A review of the facility policy number PHR-159, titled "Medication Administration and Records", original date of issue: 04/2013, revised: 11/2015 reveals the purpose is to establish procedures for timely, accurate, and safe administration of medication.

Further review reveals the following:
CONSENT PROCEDURE:
4.1.1 All patients who are able to provide express and informed consent for psychotropic medications will do so prior to the initial dose.
4.1.2 Patients who are able to provide expressed and informed consent will do so; otherwise consent will be obtained from the guardian/parent/guardian advocate; or an Emergency Treatment Order by the attending licensed practitioner will be necessary.
4.1.3 Documentation of expressed and informed consent will be verified by the Nursing Staff and recorded on the Specific Authorization for Psychotropic Medications. The log is placed in front of the MAR. In addition, the MAR will reflect that consent has been documented.

Further review revealed:
4.3.1.17 IM injection sites should be recorded by a nurse with the location of the injection site.
4.3.1.18 To indicate the administration of a scheduled medication, the nurse will cross out the time the medication was administered and initial directly to the right of the medication with time.
4.3.1.19 If a scheduled medication is refused or not given, then the medication time is circled; and the nurse's initials are written directly to the right of the refused time. In addition, the nurse will place the appropriate note in the chart
4.3.1.20 All nurses administrating medications must sign and initial the designated area on the bottom of the patient's MAR to allow for easy identification of the nurse who administered the medication.

A review of the facility policy number RI-032, titled "Patient/Family Involvement in Treatment", original date of issue: 03/2013 reveals Riverwoods Behavioral Health System to acknowledge the importance of patient and family involvement in the plan of care provided to individual patients.

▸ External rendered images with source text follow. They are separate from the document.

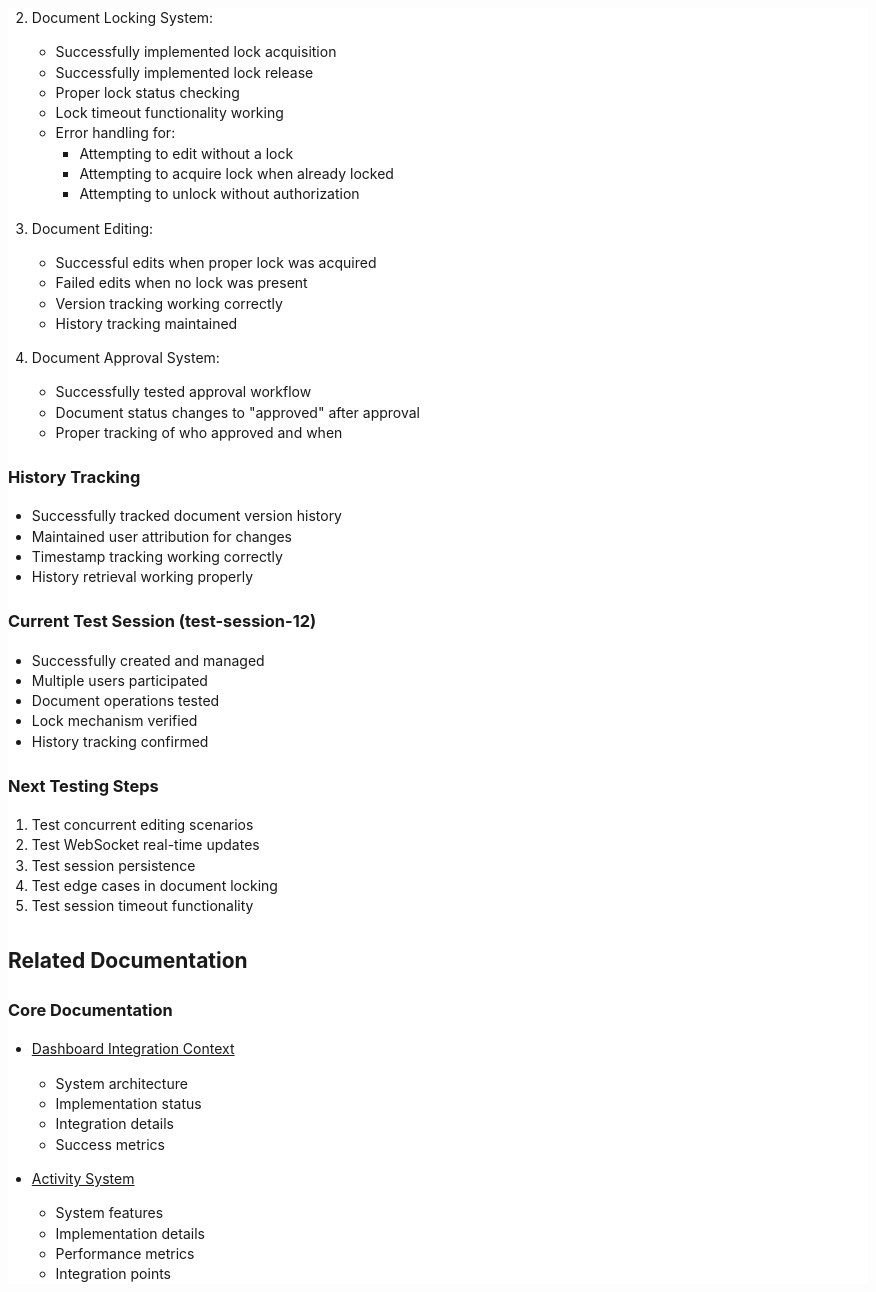 2. Document Locking System:
   - Successfully implemented lock acquisition
   - Successfully implemented lock release
   - Proper lock status checking
   - Lock timeout functionality working
   - Error handling for:
     * Attempting to edit without a lock
     * Attempting to acquire lock when already locked
     * Attempting to unlock without authorization

3. Document Editing:
   - Successful edits when proper lock was acquired
   - Failed edits when no lock was present
   - Version tracking working correctly
   - History tracking maintained

4. Document Approval System:
   - Successfully tested approval workflow
   - Document status changes to "approved" after approval
   - Proper tracking of who approved and when

### History Tracking
- Successfully tracked document version history
- Maintained user attribution for changes
- Timestamp tracking working correctly
- History retrieval working properly

### Current Test Session (test-session-12)
- Successfully created and managed
- Multiple users participated
- Document operations tested
- Lock mechanism verified
- History tracking confirmed

### Next Testing Steps
1. Test concurrent editing scenarios
2. Test WebSocket real-time updates
3. Test session persistence
4. Test edge cases in document locking
5. Test session timeout functionality

## Related Documentation

### Core Documentation
- [Dashboard Integration Context](/docs/context/dashboard-ai-integration-context.md)
  - System architecture
  - Implementation status
  - Integration details
  - Success metrics

- [Activity System](/docs/activity_system.md)
  - System features
  - Implementation details
  - Performance metrics
  - Integration points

When appropriate and possible, the involvement of the patient and family members is sought and encouraged throughout the course of treatment. At the time of assessment, patient and family expectations for treatment and involvement in treatment will be elicited by the Clinical staff.

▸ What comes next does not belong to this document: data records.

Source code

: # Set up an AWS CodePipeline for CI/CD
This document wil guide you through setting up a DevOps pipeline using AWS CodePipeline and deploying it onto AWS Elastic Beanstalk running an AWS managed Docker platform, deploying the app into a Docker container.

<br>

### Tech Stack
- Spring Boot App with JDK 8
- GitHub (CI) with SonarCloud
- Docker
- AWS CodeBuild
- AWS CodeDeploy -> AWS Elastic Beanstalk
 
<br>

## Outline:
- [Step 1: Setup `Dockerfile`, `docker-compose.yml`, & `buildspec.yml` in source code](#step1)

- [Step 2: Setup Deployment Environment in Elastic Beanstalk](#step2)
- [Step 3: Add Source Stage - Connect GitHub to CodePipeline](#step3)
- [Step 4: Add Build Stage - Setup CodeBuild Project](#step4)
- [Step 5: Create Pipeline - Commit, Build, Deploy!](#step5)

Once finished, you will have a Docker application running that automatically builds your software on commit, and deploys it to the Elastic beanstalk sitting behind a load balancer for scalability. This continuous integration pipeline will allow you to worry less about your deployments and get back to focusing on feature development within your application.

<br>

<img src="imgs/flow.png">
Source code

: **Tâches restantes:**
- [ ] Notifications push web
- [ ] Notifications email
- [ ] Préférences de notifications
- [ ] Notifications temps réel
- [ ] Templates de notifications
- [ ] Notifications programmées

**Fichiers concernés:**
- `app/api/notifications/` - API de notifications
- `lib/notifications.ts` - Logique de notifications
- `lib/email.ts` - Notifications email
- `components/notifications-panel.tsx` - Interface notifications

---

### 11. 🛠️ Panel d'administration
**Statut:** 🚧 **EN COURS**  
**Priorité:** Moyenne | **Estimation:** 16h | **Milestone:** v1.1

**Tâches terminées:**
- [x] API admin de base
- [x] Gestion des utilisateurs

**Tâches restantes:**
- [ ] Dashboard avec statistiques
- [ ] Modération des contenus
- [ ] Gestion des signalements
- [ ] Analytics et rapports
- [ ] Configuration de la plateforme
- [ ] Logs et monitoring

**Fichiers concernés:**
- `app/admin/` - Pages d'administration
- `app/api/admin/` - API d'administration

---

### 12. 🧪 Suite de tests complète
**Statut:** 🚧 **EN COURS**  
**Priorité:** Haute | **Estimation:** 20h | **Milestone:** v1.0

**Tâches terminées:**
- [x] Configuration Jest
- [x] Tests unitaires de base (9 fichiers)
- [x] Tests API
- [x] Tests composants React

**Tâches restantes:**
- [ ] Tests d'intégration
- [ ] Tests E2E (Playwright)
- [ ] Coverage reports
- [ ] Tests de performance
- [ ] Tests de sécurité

Patients are involved in at least the following aspects of their care:
Giving informed consent.
Making care decisions, including managing pain effectively.
Resolving dilemmas about care decisions;
Formulating advance directives; and
Withholding resuscitative services.

Further review revealed that in addition, families may participate in a variety of programs designed to educate them on issues of mental illness and the process of recovery. Programs range in their focus and address the child and adult populations. Sessions are facilitated by doctors, nurses and other professionals during evening and weekend hours to be convenient for families.

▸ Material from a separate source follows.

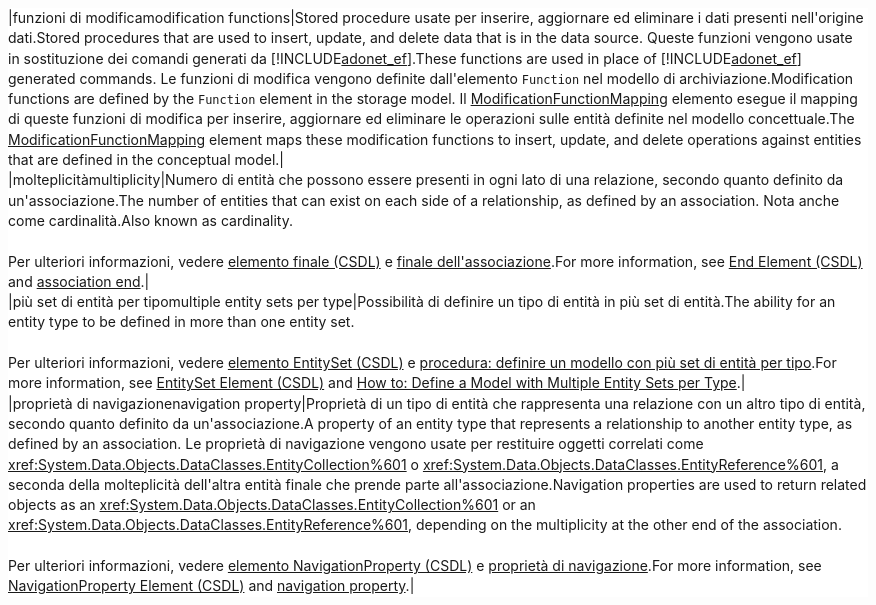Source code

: |<span data-ttu-id="f14f9-218">funzioni di modifica</span><span class="sxs-lookup"><span data-stu-id="f14f9-218">modification functions</span></span>|<span data-ttu-id="f14f9-219">Stored procedure usate per inserire, aggiornare ed eliminare i dati presenti nell'origine dati.</span><span class="sxs-lookup"><span data-stu-id="f14f9-219">Stored procedures that are used to insert, update, and delete data that is in the data source.</span></span> <span data-ttu-id="f14f9-220">Queste funzioni vengono usate in sostituzione dei comandi generati da [!INCLUDE[adonet_ef](../../../../../includes/adonet-ef-md.md)].</span><span class="sxs-lookup"><span data-stu-id="f14f9-220">These functions are used in place of [!INCLUDE[adonet_ef](../../../../../includes/adonet-ef-md.md)] generated commands.</span></span> <span data-ttu-id="f14f9-221">Le funzioni di modifica vengono definite dall'elemento `Function` nel modello di archiviazione.</span><span class="sxs-lookup"><span data-stu-id="f14f9-221">Modification functions are defined by the `Function` element in the storage model.</span></span> <span data-ttu-id="f14f9-222">Il [ModificationFunctionMapping](http://msdn.microsoft.com/library/b44b5b13-9937-448b-ba36-7a0cfefea782) elemento esegue il mapping di queste funzioni di modifica per inserire, aggiornare ed eliminare le operazioni sulle entità definite nel modello concettuale.</span><span class="sxs-lookup"><span data-stu-id="f14f9-222">The [ModificationFunctionMapping](http://msdn.microsoft.com/library/b44b5b13-9937-448b-ba36-7a0cfefea782) element maps these modification functions to insert, update, and delete operations against entities that are defined in the conceptual model.</span></span>|  
|<span data-ttu-id="f14f9-223">molteplicità</span><span class="sxs-lookup"><span data-stu-id="f14f9-223">multiplicity</span></span>|<span data-ttu-id="f14f9-224">Numero di entità che possono essere presenti in ogni lato di una relazione, secondo quanto definito da un'associazione.</span><span class="sxs-lookup"><span data-stu-id="f14f9-224">The number of entities that can exist on each side of a relationship, as defined by an association.</span></span> <span data-ttu-id="f14f9-225">Nota anche come cardinalità.</span><span class="sxs-lookup"><span data-stu-id="f14f9-225">Also known as cardinality.</span></span><br /><br /> <span data-ttu-id="f14f9-226">Per ulteriori informazioni, vedere [elemento finale (CSDL)](http://msdn.microsoft.com/library/04f3c141-95bc-424b-989b-1c071b449e7c) e [finale dell'associazione](../../../../../docs/framework/data/adonet/association-end.md).</span><span class="sxs-lookup"><span data-stu-id="f14f9-226">For more information, see [End Element (CSDL)](http://msdn.microsoft.com/library/04f3c141-95bc-424b-989b-1c071b449e7c) and [association end](../../../../../docs/framework/data/adonet/association-end.md).</span></span>|  
|<span data-ttu-id="f14f9-227">più set di entità per tipo</span><span class="sxs-lookup"><span data-stu-id="f14f9-227">multiple entity sets per type</span></span>|<span data-ttu-id="f14f9-228">Possibilità di definire un tipo di entità in più set di entità.</span><span class="sxs-lookup"><span data-stu-id="f14f9-228">The ability for an entity type to be defined in more than one entity set.</span></span><br /><br /> <span data-ttu-id="f14f9-229">Per ulteriori informazioni, vedere [elemento EntitySet (CSDL)](http://msdn.microsoft.com/library/ec56db77-718d-4c0e-adc9-f1d33c896287) e [procedura: definire un modello con più set di entità per tipo](http://msdn.microsoft.com/library/61aa4fca-5ac0-4f47-9bc8-46e8c2965ef7).</span><span class="sxs-lookup"><span data-stu-id="f14f9-229">For more information, see [EntitySet Element (CSDL)](http://msdn.microsoft.com/library/ec56db77-718d-4c0e-adc9-f1d33c896287) and [How to: Define a Model with Multiple Entity Sets per Type](http://msdn.microsoft.com/library/61aa4fca-5ac0-4f47-9bc8-46e8c2965ef7).</span></span>|  
|<span data-ttu-id="f14f9-230">proprietà di navigazione</span><span class="sxs-lookup"><span data-stu-id="f14f9-230">navigation property</span></span>|<span data-ttu-id="f14f9-231">Proprietà di un tipo di entità che rappresenta una relazione con un altro tipo di entità, secondo quanto definito da un'associazione.</span><span class="sxs-lookup"><span data-stu-id="f14f9-231">A property of an entity type that represents a relationship to another entity type, as defined by an association.</span></span> <span data-ttu-id="f14f9-232">Le proprietà di navigazione vengono usate per restituire oggetti correlati come <xref:System.Data.Objects.DataClasses.EntityCollection%601> o <xref:System.Data.Objects.DataClasses.EntityReference%601>, a seconda della molteplicità dell'altra entità finale che prende parte all'associazione.</span><span class="sxs-lookup"><span data-stu-id="f14f9-232">Navigation properties are used to return related objects as an <xref:System.Data.Objects.DataClasses.EntityCollection%601> or an <xref:System.Data.Objects.DataClasses.EntityReference%601>, depending on the multiplicity at the other end of the association.</span></span><br /><br /> <span data-ttu-id="f14f9-233">Per ulteriori informazioni, vedere [elemento NavigationProperty (CSDL)](http://msdn.microsoft.com/library/5829a238-a50e-4c81-901d-7b54fc00f27e) e [proprietà di navigazione](../../../../../docs/framework/data/adonet/navigation-property.md).</span><span class="sxs-lookup"><span data-stu-id="f14f9-233">For more information, see [NavigationProperty Element (CSDL)](http://msdn.microsoft.com/library/5829a238-a50e-4c81-901d-7b54fc00f27e) and [navigation property](../../../../../docs/framework/data/adonet/navigation-property.md).</span></span>|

A review of the facility policy number RI-033, titled "Patient/Guardian Participation in Treatment Decision - Making Process", original date of issue: 03/2013, revised 08/2017 revealed when appropriate, parent/guardian will facilitate care decisions and approve the care provided.

CONTENT OF RECORD: HISTORY & PHYSICAL

Tag No.: A0458

Based on a review of medical records, policies, and observations it was determined that the facility failed to ensure that a comprehensive history and physical examination was done within 24 hours of admission for inpatients.

Findings included:
A review of ten (10) medical records (Patient #3, Patient #4, Patient #5, Patient #6, Patient #7, Patient #8, Patient #9, Patient #10, Patient #11, Patient #12) revealed that one record (Patient #4) did not contain a completed History and Physical examination.

Review of the facility's policy number CTS-157 titled 'Plan for Provision of Care', initiated 3/13, last reviewed 8/17 revealed that all inpatients admitted had a Medical History and Physical performed by a physician assistant or physician within 24 hours of admission and is reviewed by attending psychiatrist. Includes a review of all symptoms, history of previous medical problems, present illness, family medical history, and review of systems. All neurological examinations must include a descriptive narrative of negative findings to ensure baseline neurological findings are explicit and subsequent changes are clear.